■ **ISTRUZIONI DI LAVORO**
a – Secondo la testimonianza di fede, in che cosa sta l'amore autentico?
b – Scrivi il seguito della testimonianza di fede, ripartendo subito dopo la sua ultima frase.

■ **TESTO DELL'ESERCIZIO**
==================================================

Ho tentato due volte in maniera più importante a farla finita: la prima volta è stata a casa, andata non a buon fine. Un pomeriggio, quando era arrivata a casa mia madre ho avuto il coraggio di raccontarle quello che avevo fatto, ero già seguito a livello psichiatrico, farmacologico e psicologico e mia madre stessa l’indomani aveva deciso di mandarmi dallo psichiatra che mi ha ricoverato e nella struttura psichiatrica ho messo in atto il secondo tentativo di suicidio, ben più grave.
Prima di questi tentativi, la famosa luce in fondo al tunnel non esisteva per me, ma esisteva solo questo buio pesto che mi portava a farla finita. Per me in quel momento, quello che dava gloria al mio nome era quello di farla finita perché avrei compiuto un atto estremo e la gente avrebbe potuto parlare di me. Ovviamente tutto questo era una falsa gloria.
E’ stata la fede che ti ha aiutato a superare questo momento di forte depressione?
Nel periodo buio mi sono affidato a Dio, e non mi ha deluso, quando mi sono svegliato in pronto soccorso, dopo che mi hanno salvato la vita e rianimato, ho visto una luce di speranza, non una luce vista con gli occhi umani ma col cuore. Una luce che mi ha fatto dire insieme a Lui “Adesso ce la facciamo, insieme”; tutto questo mi ha purificato facendomi conoscere cos’è il vero amore, e non è quello che l’uomo si costruisce da solo senza Dio. Una cosa che ci tengo a dire in base alla mia esperienza di fede è che la felicità dell’uomo al di fuori del rapporto con Dio è farsi servire, è ricercare la felicità appunto nel successo, nella fama, nei soldi, nella ricchezza, nel potere ecc …
La concezione di felicità dell’uomo che vive in rapporto con Dio è totalmente il contrario. L’amore autentico sta nel donarsi completamente agli altri, nel non tenere conto del male ricevuto, nel perdonare sempre e non volere nulla in cambio. Io sono semplicemente un testimone che vuole portare ai propri fratelli e alle proprie sorelle un qualcosa di grande che ho ricevuto e che non è mio e per esserne grato la condivido con tutti. Lui mi ha salvato ma noi dobbiamo dare il nostro si a Cristo e aprire il cuore a Lui e al Suo agire che è l’unica cosa in grado di salvare l’uomo perché noi siamo fatti ad immagine di Dio e quando noi siamo al di fuori di questa immagine … siamo brutti, ma quando riusciamo a farsì che questa immagine possa compiersi in noi ecco che troviamo la bellezza, la sola nostra identità, troviamo noi stessi.

==================================================

■ **DATI FORNITI**
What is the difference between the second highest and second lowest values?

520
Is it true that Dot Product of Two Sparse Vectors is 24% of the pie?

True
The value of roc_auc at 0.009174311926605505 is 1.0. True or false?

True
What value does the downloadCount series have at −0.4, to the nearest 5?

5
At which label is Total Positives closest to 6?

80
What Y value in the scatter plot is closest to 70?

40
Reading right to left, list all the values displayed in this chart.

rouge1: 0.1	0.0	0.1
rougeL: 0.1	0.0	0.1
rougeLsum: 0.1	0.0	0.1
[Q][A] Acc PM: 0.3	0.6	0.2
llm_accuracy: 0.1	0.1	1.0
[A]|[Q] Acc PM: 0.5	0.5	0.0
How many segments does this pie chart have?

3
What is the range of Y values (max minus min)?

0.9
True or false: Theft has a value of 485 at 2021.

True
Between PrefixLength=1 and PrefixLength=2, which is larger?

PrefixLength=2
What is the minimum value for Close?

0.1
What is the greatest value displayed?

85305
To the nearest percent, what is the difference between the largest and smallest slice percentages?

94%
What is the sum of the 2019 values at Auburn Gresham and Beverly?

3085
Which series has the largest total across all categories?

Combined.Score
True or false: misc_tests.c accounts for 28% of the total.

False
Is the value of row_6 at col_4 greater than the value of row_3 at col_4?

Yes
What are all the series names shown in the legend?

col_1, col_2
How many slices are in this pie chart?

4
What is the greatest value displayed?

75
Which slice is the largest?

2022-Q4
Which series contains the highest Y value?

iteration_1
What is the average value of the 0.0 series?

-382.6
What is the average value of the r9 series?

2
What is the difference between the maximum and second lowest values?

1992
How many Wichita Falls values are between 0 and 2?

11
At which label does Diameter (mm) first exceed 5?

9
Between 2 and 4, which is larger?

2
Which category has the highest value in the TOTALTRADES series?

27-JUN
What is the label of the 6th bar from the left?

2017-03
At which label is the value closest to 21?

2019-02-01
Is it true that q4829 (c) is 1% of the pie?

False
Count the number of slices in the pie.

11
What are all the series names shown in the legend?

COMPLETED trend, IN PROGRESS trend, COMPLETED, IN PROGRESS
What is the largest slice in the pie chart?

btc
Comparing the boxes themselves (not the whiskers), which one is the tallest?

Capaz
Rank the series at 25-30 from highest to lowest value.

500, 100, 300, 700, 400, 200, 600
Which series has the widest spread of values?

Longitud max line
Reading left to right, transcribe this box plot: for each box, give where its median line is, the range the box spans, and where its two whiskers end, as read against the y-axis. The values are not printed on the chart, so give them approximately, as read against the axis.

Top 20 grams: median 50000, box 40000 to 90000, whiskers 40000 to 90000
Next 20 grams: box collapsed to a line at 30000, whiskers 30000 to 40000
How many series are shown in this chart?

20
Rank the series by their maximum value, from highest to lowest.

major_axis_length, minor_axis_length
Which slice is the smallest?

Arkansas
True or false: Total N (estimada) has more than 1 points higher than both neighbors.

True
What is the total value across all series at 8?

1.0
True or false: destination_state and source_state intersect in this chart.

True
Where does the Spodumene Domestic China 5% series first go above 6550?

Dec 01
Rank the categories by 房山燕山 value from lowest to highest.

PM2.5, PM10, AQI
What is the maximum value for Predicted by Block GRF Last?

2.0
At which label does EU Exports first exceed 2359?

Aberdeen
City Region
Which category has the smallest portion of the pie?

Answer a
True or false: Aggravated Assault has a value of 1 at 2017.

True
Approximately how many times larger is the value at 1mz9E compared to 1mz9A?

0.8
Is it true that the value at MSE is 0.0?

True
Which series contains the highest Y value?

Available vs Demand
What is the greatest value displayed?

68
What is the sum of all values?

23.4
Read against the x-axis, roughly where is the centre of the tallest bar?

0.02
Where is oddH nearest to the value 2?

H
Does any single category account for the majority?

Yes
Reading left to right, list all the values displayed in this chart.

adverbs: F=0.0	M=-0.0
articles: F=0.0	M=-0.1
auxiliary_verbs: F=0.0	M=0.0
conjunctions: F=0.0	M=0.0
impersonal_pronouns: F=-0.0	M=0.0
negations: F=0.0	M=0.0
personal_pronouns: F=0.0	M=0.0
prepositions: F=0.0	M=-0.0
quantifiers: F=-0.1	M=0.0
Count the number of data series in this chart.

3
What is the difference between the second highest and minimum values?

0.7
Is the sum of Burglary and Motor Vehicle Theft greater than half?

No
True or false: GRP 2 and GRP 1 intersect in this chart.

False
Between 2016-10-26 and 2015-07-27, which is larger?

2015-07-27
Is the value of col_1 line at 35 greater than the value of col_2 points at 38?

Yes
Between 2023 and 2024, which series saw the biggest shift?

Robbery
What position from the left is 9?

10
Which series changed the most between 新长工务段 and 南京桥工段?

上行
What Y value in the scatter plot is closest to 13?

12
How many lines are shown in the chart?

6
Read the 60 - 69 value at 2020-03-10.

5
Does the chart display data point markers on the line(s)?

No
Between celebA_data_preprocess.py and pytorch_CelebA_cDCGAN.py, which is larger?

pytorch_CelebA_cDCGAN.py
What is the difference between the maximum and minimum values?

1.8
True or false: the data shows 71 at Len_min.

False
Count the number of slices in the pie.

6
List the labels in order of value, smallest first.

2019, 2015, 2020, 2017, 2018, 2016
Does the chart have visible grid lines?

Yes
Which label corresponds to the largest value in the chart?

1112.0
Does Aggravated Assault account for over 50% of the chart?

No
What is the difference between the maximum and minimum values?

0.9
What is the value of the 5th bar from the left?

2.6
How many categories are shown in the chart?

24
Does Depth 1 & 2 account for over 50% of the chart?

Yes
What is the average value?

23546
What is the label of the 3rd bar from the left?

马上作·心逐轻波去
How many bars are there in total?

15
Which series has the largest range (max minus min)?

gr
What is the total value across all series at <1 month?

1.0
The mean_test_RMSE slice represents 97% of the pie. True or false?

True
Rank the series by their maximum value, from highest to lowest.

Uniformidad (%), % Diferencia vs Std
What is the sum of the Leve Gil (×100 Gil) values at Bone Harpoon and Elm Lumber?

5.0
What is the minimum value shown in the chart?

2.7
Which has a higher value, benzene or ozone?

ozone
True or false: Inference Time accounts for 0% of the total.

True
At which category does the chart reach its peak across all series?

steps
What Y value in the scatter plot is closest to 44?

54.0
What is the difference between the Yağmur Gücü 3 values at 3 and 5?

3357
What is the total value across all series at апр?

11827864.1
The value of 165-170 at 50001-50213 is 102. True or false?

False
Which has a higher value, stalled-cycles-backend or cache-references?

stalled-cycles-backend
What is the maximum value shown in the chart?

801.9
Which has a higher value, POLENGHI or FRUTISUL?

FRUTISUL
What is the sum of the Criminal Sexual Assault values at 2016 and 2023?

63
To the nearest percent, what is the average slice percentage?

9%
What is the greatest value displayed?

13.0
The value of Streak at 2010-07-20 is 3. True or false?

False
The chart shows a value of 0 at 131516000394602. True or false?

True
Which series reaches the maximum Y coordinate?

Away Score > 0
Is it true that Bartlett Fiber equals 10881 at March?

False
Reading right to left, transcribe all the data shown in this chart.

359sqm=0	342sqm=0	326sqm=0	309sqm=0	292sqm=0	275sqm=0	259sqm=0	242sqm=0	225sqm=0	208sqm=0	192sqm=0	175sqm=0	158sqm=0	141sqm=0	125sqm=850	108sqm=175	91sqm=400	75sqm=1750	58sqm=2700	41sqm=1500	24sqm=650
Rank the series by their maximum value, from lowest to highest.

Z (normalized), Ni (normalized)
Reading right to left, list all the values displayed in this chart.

==================================================

■ **RISPOSTE IN ORDINE**
a – Nel donarsi completamente agli altri, nel non tenere conto del male ricevuto, nel perdonare sempre e non volere nulla in cambio.

b –
Hai incontrato Papa Francesco 3 volte. Cosa ricordi di quegli incontri?
Ricordo di lui una persona squisita, mi ha colpito che si è alzato lui per venirmi incontro ad abbracciarmi e a sorridermi, mi ha colpito anche che lui può avere migliaia di persone davanti ma trova un minuto per ascoltare tutti e rispondere a tutti.
Ritieni che la tua disabilità e in generale che la disabilità si possa considerare un dono?
Considero che la mia disabilità e in generale la disabilità possa essere considerata un dono, però noi dobbiamo essere in grado non da soli, di accoglierla e di renderla un dono per noi stessi e per gli altri. Lo sport ne è capace, con lo sport sono riuscito ad abbattere tutti i pregiudizi.
Ogni dono non condiviso porta all’egoismo.